Perekrutan Polisi Pariwisata Khusus untuk Polwan Cantik

SANTIAGO DE QUERÉTARO – Diskriminasi di institusi kepolisian ternyata masih terjadi, seperti yang dilaporkan di Kota Santiago de Querétaro, Meksiko.

Sejak awal pekan ini, sejumlah polisi, terutama para polisi wanita (polwan), mogok kerja lantaran mengaku mengalami diskriminasi, terhadap dalam perekrutan unit baru, yakni unit polisi pariwisata.
Hal ini diperkuat laporan sebuah Lembaga Swadaya Masyarakat (LSM), Coincidir Mujeres yang mengadu pada Komisi Hak Asasi Manusia (HAM) Meksiko.
Aktivis LSM Coincidir Mujeres, Maricruz Ocampo mengatakan, LSM mereka mendapat banyak pengaduan dari para polwan, di mana perekrutan unit polisi pariwisata itu hanya diseleksi berdasarkan daya tarik, penampilan – dan intinya, dikhususkan bagi para polwan cantik saja.
Inspeksi perekrutan dan seleksi itu pun dilakukan oleh para perwira polisi pria yang mengomentari penampilan para calon polisi pariwisata.
“Ada laporan yang mengatakan, seorang wanita yang belum lama ini keguguran, dinilai sebagai polisi gendut,” sebut Ocampo, sebagaimana disitat Express, Sabtu (9/4/2016).
“Wanita itu mengatakan, bahwa mereka dilatih untuk jadi anggota polisi, bukan gadis pertunjukan,” tambahnya lagi.
Hingga saat ini, dilaporkan para polisi di kota tersebut, masih keukeuh mogok kerja dan menuntut mundurnya Kepala Kepolisian Meksiko, Rolando Eugenio Hidalgo.
Nama Hidalgo sendiri sempat bikin heboh saat baru menjabat Kepala Polisi dengan membentuk unit polwan yang atraktif di Aguascalientes, di mana para polwan tersebut diwajibkan mengenakan seragam ketat, celana legging dan sepatu boot. 
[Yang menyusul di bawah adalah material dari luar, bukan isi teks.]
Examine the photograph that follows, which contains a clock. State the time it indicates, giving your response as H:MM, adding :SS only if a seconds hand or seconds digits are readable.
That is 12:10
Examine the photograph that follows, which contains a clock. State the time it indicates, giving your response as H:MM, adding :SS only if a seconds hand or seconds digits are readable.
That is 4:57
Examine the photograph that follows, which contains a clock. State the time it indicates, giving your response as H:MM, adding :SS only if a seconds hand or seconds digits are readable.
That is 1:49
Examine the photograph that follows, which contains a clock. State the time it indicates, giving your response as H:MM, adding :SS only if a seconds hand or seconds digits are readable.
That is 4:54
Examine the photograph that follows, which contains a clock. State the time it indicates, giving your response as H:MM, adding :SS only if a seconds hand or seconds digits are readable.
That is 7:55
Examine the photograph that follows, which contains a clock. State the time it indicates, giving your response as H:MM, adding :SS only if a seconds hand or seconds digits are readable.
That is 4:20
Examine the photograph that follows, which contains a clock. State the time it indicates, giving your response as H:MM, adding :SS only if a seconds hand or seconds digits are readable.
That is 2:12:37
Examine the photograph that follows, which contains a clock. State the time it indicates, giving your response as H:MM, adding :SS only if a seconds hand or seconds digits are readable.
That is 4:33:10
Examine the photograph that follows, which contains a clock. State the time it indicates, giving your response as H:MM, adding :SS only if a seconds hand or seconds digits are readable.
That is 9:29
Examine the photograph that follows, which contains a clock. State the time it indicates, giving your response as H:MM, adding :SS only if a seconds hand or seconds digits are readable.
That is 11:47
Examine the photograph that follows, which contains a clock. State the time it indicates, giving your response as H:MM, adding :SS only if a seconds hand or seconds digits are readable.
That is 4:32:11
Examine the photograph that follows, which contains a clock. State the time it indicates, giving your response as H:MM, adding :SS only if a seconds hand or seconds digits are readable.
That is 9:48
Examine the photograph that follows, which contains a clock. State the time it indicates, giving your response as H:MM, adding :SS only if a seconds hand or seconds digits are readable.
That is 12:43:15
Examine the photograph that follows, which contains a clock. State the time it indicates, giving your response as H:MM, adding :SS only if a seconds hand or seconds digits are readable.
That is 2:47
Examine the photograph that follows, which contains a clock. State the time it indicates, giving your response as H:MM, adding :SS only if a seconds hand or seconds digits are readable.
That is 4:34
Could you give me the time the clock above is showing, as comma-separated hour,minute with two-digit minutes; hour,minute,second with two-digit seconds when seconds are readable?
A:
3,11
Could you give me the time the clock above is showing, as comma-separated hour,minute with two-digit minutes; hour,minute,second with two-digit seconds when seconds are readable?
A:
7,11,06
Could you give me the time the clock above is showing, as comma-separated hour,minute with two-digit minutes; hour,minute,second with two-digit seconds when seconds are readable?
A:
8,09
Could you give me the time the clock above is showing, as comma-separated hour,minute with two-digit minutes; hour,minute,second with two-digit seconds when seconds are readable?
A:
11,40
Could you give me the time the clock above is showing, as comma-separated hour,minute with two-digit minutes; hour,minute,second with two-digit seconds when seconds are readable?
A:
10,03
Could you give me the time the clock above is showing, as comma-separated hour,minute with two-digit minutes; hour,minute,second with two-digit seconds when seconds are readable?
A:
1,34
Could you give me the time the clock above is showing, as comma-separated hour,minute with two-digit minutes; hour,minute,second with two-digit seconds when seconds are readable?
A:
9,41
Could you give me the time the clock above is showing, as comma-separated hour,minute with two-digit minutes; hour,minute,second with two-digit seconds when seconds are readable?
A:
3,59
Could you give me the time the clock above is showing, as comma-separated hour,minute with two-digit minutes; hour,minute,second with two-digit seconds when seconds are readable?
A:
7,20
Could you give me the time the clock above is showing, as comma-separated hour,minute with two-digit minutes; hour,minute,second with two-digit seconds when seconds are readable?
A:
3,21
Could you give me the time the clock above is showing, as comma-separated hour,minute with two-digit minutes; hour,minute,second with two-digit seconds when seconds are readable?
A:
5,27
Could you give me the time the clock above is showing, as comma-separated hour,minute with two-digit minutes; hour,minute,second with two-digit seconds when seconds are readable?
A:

Terkait diskriminasi dalam seleksi perekrutan polisi pariwisata tersebut, kritik juga datang dari pengamat keamanan, Jorge Kawas.
“Jelas hal ini merupakan tindakan diskriminasi dan tak ada buktinya bahwa dengan merekrut wanita atraktif, mereka akan melakukan pekerjaan yang lebih baik dari polwan lainnya,” cetus Kawas.